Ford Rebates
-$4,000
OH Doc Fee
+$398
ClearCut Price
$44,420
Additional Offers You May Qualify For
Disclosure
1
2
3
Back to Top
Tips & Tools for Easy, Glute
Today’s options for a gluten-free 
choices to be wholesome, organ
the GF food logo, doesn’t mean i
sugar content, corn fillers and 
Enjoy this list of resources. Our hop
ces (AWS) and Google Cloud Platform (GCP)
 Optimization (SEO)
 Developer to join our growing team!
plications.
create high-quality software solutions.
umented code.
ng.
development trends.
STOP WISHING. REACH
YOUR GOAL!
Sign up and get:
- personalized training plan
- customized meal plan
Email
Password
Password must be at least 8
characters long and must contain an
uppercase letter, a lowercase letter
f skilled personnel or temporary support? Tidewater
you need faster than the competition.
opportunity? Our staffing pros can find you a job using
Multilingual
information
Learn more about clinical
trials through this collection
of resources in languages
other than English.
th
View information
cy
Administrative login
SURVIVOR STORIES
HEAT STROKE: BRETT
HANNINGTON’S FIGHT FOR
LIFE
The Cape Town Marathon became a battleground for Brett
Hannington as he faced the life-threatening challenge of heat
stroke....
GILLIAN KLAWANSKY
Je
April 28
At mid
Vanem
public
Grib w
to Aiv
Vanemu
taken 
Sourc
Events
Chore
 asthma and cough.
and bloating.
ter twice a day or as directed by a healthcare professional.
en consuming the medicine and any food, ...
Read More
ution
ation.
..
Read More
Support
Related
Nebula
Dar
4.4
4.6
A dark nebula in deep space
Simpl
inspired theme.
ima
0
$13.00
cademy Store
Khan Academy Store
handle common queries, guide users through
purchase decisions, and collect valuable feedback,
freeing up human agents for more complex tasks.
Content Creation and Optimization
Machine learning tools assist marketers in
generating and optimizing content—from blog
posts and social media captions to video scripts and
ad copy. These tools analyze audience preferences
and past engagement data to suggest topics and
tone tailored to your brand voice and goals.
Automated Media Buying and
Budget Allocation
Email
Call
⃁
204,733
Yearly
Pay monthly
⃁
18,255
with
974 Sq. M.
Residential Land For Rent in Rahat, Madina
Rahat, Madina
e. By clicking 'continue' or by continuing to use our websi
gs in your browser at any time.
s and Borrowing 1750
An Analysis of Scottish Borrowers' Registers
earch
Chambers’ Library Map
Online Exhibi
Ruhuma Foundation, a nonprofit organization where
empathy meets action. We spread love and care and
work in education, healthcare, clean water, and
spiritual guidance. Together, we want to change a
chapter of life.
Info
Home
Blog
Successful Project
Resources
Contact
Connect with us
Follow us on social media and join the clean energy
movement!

To do →
All lines from the one that holds "Connect with us" through the end of the records are to be returned exactly, including both boundary lines, and no others.

Exercise answer →
Connect with us
Follow us on social media and join the clean energy
movement!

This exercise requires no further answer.